> _Task item_: Look through the data below, and copy each line that carries the word "APERTURE".

(Text-based hardware design files)
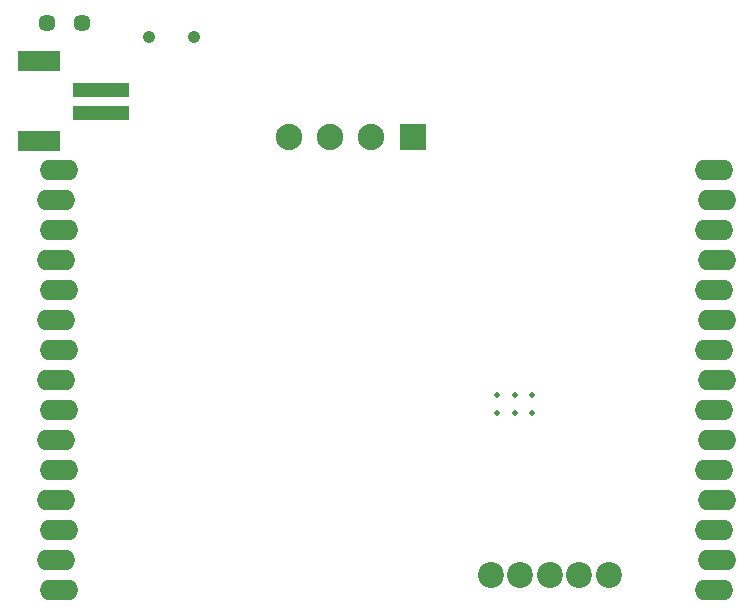
<source format=gbr>
%TF.GenerationSoftware,KiCad,Pcbnew,(5.1.6)-1*%
%TF.CreationDate,2020-08-29T17:57:31+05:30*%
%TF.ProjectId,TENET,54454e45-542e-46b6-9963-61645f706362,Minor Project*%
%TF.SameCoordinates,Original*%
%TF.FileFunction,Soldermask,Bot*%
%TF.FilePolarity,Negative*%
%FSLAX46Y46*%
G04 Gerber Fmt 4.6, Leading zero omitted, Abs format (unit mm)*
G04 Created by KiCad (PCBNEW (5.1.6)-1) date 2020-08-29 17:57:31*
%MOMM*%
%LPD*%
G01*
G04 APERTURE LIST*
%ADD10O,3.251200X1.727200*%
%ADD11C,1.051560*%
%ADD12C,1.446200*%
%ADD13C,0.480000*%
%ADD14R,3.601720X1.800860*%
%ADD15R,4.803140X1.201420*%
%ADD16C,2.200000*%
%ADD17C,2.235200*%
%ADD18R,2.235200X2.235200*%
G04 APERTURE END LIST*
D10*
%TO.C,J4*%
X181483000Y-77470000D03*
X181737000Y-80010000D03*
X181483000Y-82550000D03*
X181737000Y-85090000D03*
X181483000Y-87630000D03*
X181737000Y-90170000D03*
X181483000Y-92710000D03*
X181737000Y-95250000D03*
X181483000Y-97790000D03*
X181737000Y-100330000D03*
X181483000Y-102870000D03*
X181737000Y-105410000D03*
X181483000Y-107950000D03*
X181737000Y-110490000D03*
X181483000Y-113030000D03*
%TD*%
D11*
%TO.C,J1*%
X133609080Y-66207640D03*
X137408920Y-66207640D03*
%TD*%
D12*
%TO.C,U10*%
X124992000Y-65024400D03*
X127992000Y-65024400D03*
%TD*%
D13*
%TO.C,U6*%
X163092000Y-96538000D03*
X164592000Y-96538000D03*
X166092000Y-96538000D03*
X163092000Y-98038000D03*
X164592000Y-98038000D03*
X166092000Y-98038000D03*
%TD*%
D14*
%TO.C,J6*%
X124343160Y-75044300D03*
X124343160Y-68247260D03*
D15*
X129540000Y-72644000D03*
X129540000Y-70647560D03*
%TD*%
D16*
%TO.C,J5*%
X172560000Y-111760000D03*
X170060000Y-111760000D03*
X167560000Y-111760000D03*
X165060000Y-111760000D03*
X162560000Y-111760000D03*
%TD*%
D10*
%TO.C,J3*%
X125984000Y-113030000D03*
X125730000Y-110490000D03*
X125984000Y-107950000D03*
X125730000Y-105410000D03*
X125984000Y-102870000D03*
X125730000Y-100330000D03*
X125984000Y-97790000D03*
X125730000Y-95250000D03*
X125984000Y-92710000D03*
X125730000Y-90170000D03*
X125984000Y-87630000D03*
X125730000Y-85090000D03*
X125984000Y-82550000D03*
X125730000Y-80010000D03*
X125984000Y-77470000D03*
%TD*%
D17*
%TO.C,J2*%
X145458180Y-74676000D03*
X148958300Y-74676000D03*
X152458420Y-74676000D03*
D18*
X155956000Y-74676000D03*
%TD*%
M02*

</source>
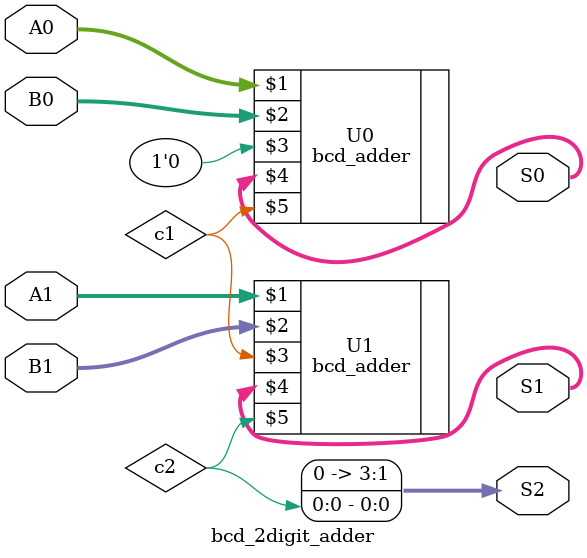
<source format=v>
module bcd_2digit_adder (
    input  [3:0] A0, A1, B0, B1,
    output [3:0] S0, S1, S2
);
    wire c1, c2;

    // Ones digit
    bcd_adder U0 (A0, B0, 1'b0, S0, c1);

    // Tens digit + carry
    bcd_adder U1 (A1, B1, c1, S1, c2);

    // Hundreds digit (carry only)
    assign S2 = {3'b000, c2};
endmodule

</source>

> _Answer box_:
G04 APERTURE LIST*
G04 APERTURE END LIST*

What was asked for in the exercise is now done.